◆ TEXT SEGMENT:
-- BEGIN --
Citadel hires 350 interns, but only 0.36% of 115,900 applicants make the cut
Ken Griffin's firms expand intern classes while applicant volume explodes, turning summer hiring into an elite bottleneck.

Citadel and Citadel Securities kicked off their largest intern class yet, with more than 350 interns starting Monday across 90 colleges globally. Despite the bigger cohort, the firms saw 115,900+ applications, meaning only 0.36% of candidates were selected.
Citadel and Citadel Securities just brought in more than 350 interns, but only 0.36% of the 115,900+ applications they received made it through selection this year. The math is brutal, and it explains why Gen Z internships, once marketed as the “try your luck” step, now operate like a competitive admissions process.
The 350+ interns started their summer roles this Monday, beginning with an offsite in Palm Beach, Florida, where Citadel Securities will later end the season. This is the largest intern cohort the business has ever had, spanning 90 colleges globally. But the larger class did not dilute selectivity. Applications rose to more than 115,900, up 6.4% from the 2025 record, and the yield came out to that 0.36% figure.
-- END --
◆ PROBLEM DETAILS:
Continue the article on Citadel's record intern class from the point where it ends.

◆ COLLECTED MATERIAL:
-- BEGIN --
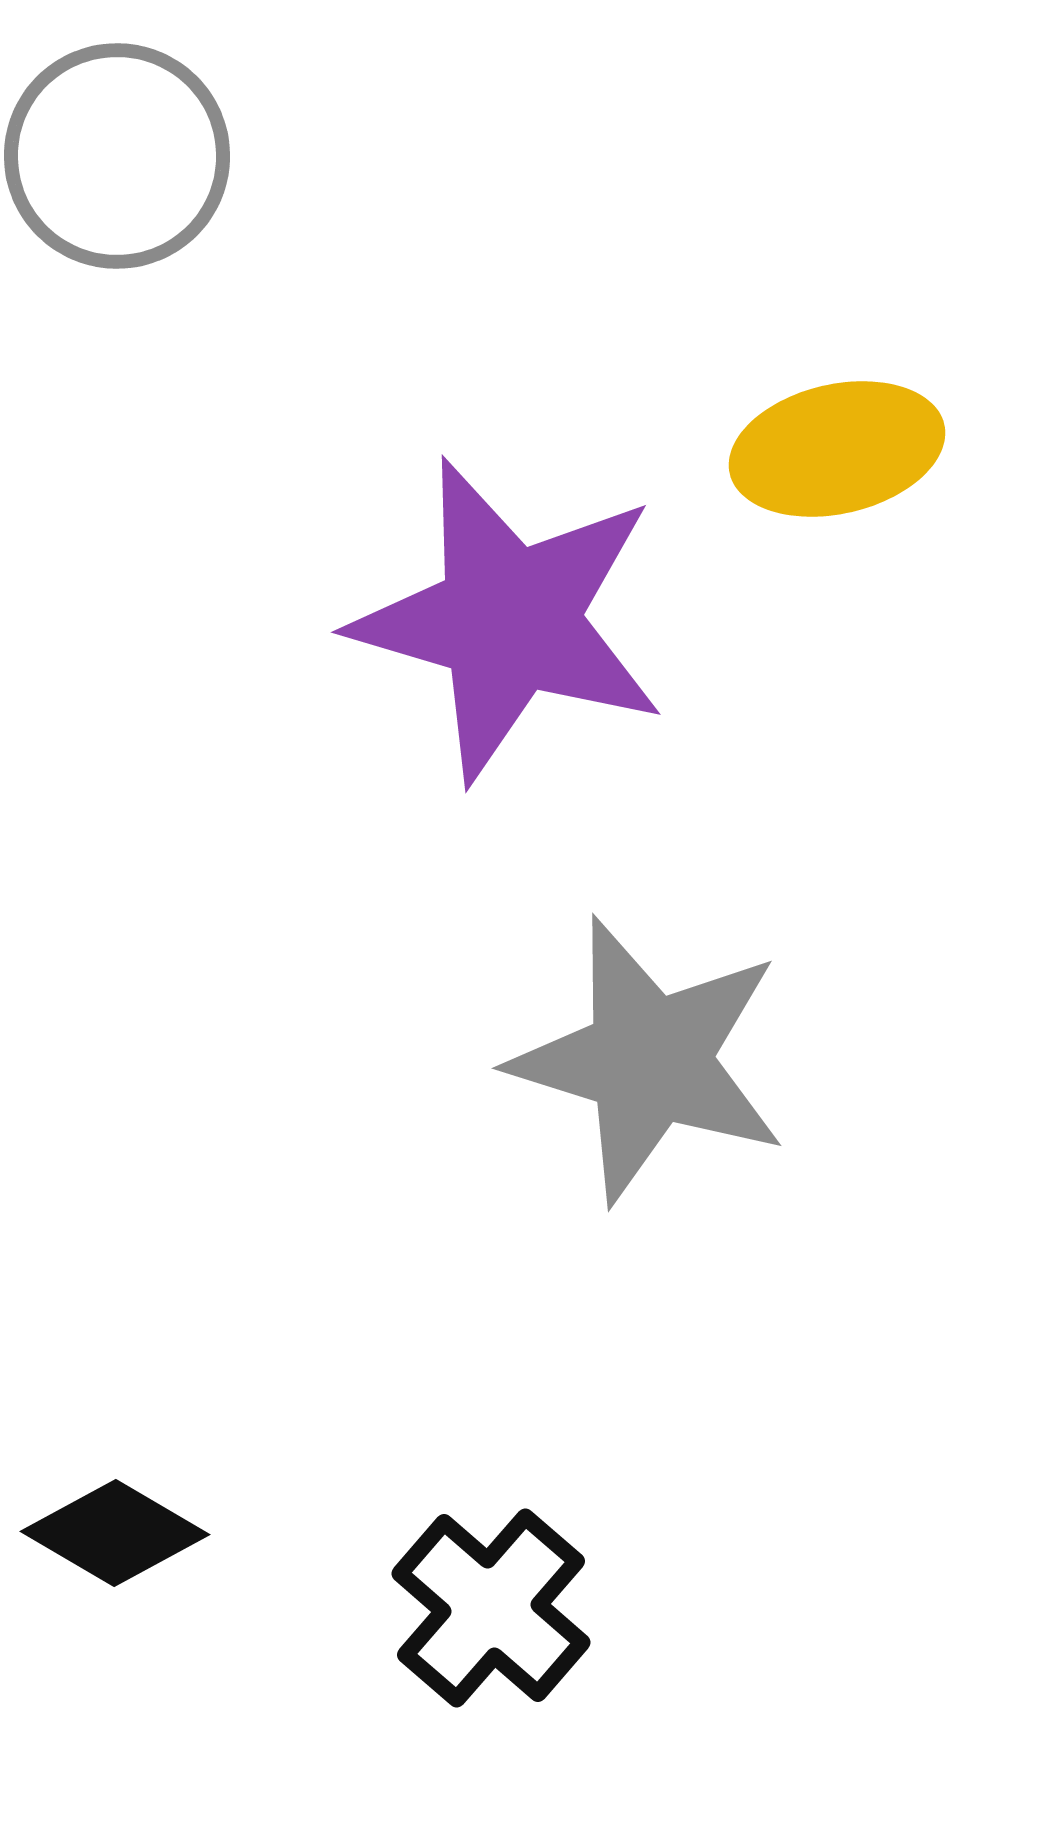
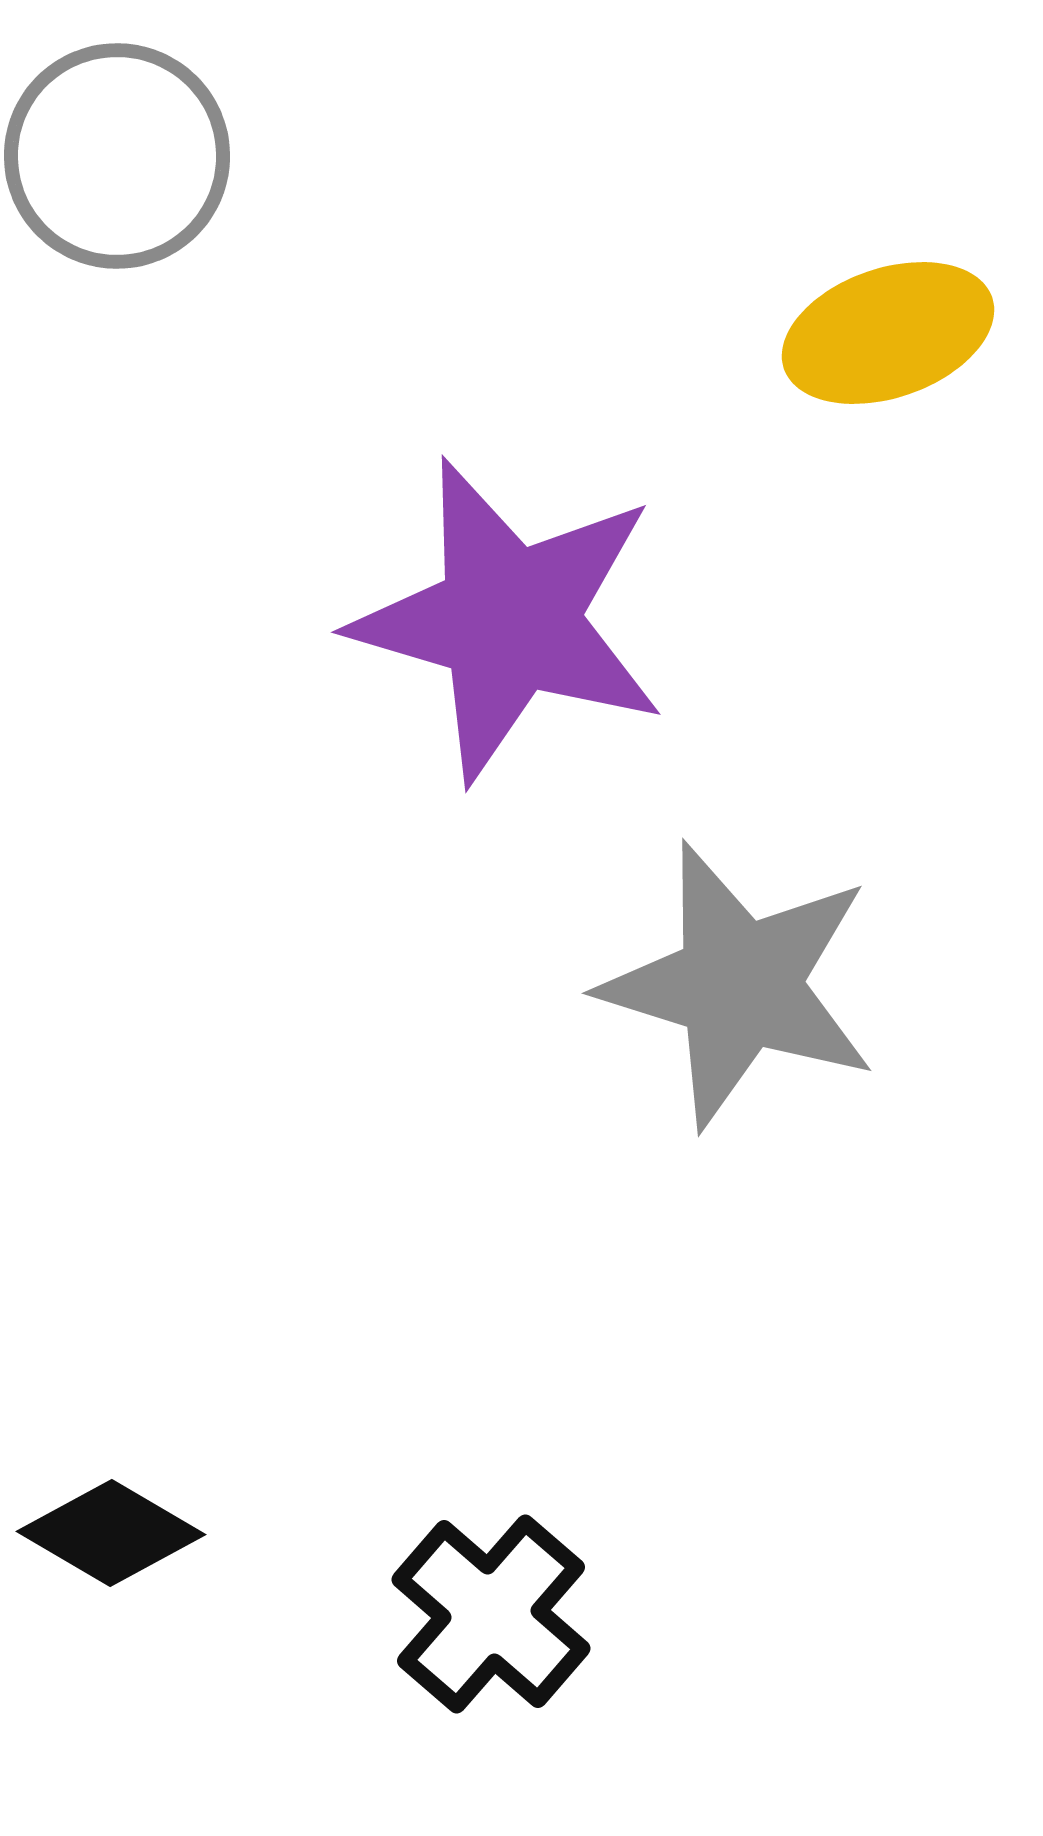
yellow ellipse: moved 51 px right, 116 px up; rotated 6 degrees counterclockwise
gray star: moved 90 px right, 75 px up
black diamond: moved 4 px left
black cross: moved 6 px down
-- END --
◆ ANSWER:
What interns actually do is part of why the stakes are so high. During the two-and-a-half month program, interns work on team projects with tangible effects on the business across pipelines including quantitative research, engineering, and investing. Citadel’s recruitment profile is also specific: nearly all recruits come from computer science, physics, and statistics backgrounds, while around a tenth are economics and finance majors. That mix matters because it signals what kind of “junior” talent the firms think creates durable advantage: people who can think in technical terms, then translate that into investment and engineering work.
The program design is built around immersion and measurement. Interns are clued in with other employees, paired with a mentor for career guidance, and meet weekly with managers for one-on-one conversations. Then, near the end, interns present their projects with the goal of securing a return offer. Citadel’s leadership predicted that a majority of interns will receive full-time work after the program, and the firm also says its campus recruits are twice as likely to become a high-performer in the long run.
Compensation is another reason this internship is such a magnet. During their 11-week stint, interns receive around $4,300 to $5,800 weekly in base salary, depending on job and professional experience. The package includes a signing bonus and either a $15,000 housing stipend or access to corporate housing. For a market where entry-level roles have been under pressure, these numbers function like a competitive moat, not just a perk.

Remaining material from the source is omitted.